The results obtained from the study of sugar profiles confirm that all the honeys analyzed pertain to flower honeys type, as the combined levels of fructose and glucose (F+G) were at least 65%, and sucrose content did not exceed 5% for flower honey38. The crystallization time of honey primarily depends on the relative proportions of fructose to glucose and the ratio of glucose to water42.
Lower solubility of glucose in water than of fructose explains the F/G ratio has been used to predict the honey tendency to crystallize43. F/G ratio below 1 indicates fast crystallization, while the ratio exceeding 1.3 indicates slow crystallization44. The data obtained showed honeys Tp12 and Lm14 presented F/G ratio <1.3, so they can be considered slow crystallization honeys, while the others presented F/G values between the limits of fast and slow crystallization.
Moisture content can affect the physical properties of honey (viscosity, crystallization), so the Glucose/Moisture (G/W) ratio could be also a useful indicator to predict honey crystallization. Honey crystallization is slow when ratio glucose/G/W is less than 1.7, but it is rapid when the ratio is greater than 2 39)(40) . According with our results, only the honeys samples Ep10 and Lm13 showed a ratio over 2 and so they can present faster crystallization.
5. Conclusions
The results found in this work contribute to the identification of honeys and to initiate a characterization work for Uruguayan honey valorization. Honey, being a highly complex mixture, exhibits a unique composition in every batch, making each one distinct from the other. Moreover, variations in botanical sources contribute to differences in both appearance and composition among honeys derived from native flora. Even within the same floral category, honey composition can vary significantly due to geographical location, seasonal influences, bee species, harvesting methods, storage conditions, and processing techniques. As melissopalynology remains the sole validated method for determining the botanical origin of honey, it is not without its limitations.

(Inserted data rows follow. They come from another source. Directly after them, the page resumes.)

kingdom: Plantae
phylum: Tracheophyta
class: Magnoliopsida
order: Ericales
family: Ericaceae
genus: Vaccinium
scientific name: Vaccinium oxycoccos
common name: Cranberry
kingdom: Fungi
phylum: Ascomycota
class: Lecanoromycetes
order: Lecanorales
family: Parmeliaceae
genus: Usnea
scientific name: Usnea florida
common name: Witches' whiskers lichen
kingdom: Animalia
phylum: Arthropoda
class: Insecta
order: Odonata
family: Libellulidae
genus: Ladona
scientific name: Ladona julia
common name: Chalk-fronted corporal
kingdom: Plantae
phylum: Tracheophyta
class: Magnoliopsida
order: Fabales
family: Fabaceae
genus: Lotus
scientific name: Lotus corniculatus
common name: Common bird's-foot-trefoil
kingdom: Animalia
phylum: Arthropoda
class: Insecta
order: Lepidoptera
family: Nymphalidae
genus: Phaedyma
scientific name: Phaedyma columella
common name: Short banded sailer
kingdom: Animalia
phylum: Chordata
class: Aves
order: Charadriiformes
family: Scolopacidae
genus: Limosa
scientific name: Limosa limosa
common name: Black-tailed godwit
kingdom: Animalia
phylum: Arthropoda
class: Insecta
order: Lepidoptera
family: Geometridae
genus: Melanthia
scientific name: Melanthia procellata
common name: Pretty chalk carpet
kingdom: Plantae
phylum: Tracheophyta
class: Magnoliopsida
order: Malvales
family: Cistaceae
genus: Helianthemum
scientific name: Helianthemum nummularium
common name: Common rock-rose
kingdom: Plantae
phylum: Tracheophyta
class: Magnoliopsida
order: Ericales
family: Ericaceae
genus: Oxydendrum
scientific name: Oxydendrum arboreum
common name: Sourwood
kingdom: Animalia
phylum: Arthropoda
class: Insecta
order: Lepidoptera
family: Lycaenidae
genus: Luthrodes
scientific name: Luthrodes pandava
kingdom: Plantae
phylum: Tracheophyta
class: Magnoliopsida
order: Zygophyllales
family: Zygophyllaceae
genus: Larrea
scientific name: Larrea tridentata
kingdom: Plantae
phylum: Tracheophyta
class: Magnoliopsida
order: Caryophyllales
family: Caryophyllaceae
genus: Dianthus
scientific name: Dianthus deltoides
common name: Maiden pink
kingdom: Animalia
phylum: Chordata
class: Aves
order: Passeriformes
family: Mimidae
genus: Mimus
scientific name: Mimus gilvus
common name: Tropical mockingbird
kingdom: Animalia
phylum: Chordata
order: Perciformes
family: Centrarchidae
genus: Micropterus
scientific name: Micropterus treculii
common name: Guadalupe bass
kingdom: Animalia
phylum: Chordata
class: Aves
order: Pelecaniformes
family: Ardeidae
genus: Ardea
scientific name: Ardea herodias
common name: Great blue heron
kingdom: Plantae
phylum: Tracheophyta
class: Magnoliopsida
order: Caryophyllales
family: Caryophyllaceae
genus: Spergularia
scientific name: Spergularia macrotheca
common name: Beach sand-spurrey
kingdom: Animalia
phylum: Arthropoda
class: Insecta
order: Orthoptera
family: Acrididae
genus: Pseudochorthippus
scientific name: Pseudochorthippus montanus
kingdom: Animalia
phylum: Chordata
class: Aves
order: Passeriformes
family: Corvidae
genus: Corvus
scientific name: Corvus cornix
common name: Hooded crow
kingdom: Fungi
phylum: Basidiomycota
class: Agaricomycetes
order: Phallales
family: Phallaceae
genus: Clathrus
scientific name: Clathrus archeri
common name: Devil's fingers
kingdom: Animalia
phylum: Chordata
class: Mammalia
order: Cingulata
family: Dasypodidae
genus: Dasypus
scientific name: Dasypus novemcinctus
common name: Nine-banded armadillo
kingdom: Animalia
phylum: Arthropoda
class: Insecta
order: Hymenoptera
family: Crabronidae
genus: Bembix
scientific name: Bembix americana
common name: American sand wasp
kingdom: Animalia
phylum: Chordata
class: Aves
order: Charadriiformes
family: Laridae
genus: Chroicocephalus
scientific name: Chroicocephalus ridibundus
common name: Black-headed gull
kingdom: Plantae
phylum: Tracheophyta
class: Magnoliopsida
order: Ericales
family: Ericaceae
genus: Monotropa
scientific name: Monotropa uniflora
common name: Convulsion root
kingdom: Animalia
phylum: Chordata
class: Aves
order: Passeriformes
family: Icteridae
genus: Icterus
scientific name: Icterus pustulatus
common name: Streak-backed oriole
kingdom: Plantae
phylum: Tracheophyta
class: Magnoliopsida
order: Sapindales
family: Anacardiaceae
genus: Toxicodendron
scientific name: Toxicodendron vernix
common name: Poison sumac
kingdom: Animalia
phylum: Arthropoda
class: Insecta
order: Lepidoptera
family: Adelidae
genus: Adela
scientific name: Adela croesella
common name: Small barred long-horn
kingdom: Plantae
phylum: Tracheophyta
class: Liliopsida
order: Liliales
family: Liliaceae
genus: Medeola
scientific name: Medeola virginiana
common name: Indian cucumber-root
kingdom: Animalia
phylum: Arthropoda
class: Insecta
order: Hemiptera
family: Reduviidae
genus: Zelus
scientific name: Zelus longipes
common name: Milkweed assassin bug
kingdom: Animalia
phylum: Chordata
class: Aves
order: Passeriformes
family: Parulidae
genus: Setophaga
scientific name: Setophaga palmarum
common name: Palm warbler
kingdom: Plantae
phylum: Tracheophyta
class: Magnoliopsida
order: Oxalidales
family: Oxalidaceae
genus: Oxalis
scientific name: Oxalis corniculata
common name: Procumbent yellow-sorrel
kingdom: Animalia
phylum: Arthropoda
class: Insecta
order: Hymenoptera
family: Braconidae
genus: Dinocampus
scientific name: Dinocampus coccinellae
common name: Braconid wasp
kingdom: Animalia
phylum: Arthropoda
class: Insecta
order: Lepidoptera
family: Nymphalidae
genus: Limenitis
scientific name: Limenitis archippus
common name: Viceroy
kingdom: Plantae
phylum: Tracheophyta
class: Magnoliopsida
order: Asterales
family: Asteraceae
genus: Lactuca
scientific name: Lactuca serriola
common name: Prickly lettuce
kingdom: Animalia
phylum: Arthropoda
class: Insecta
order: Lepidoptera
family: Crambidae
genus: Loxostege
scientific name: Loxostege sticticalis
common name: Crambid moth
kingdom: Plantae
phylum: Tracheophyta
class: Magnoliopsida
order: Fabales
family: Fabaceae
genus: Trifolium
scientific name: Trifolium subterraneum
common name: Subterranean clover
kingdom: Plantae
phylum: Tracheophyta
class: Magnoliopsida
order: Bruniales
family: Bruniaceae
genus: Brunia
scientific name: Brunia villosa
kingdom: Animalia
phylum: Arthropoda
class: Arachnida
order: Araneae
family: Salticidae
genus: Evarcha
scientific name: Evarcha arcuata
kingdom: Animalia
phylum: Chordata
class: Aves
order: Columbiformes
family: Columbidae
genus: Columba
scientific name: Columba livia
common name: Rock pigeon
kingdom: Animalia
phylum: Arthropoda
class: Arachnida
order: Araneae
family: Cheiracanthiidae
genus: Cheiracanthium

Studies such as the one presented here contribute with valuable information for comparative purposes, thereby aiding in the quest for improved methodologies in this field. Focus has been put on the characterization of honeys that can be classified as monofloral from native plants, where the results suggest that these honeys are in accordance with the quality standards established by national and international standards.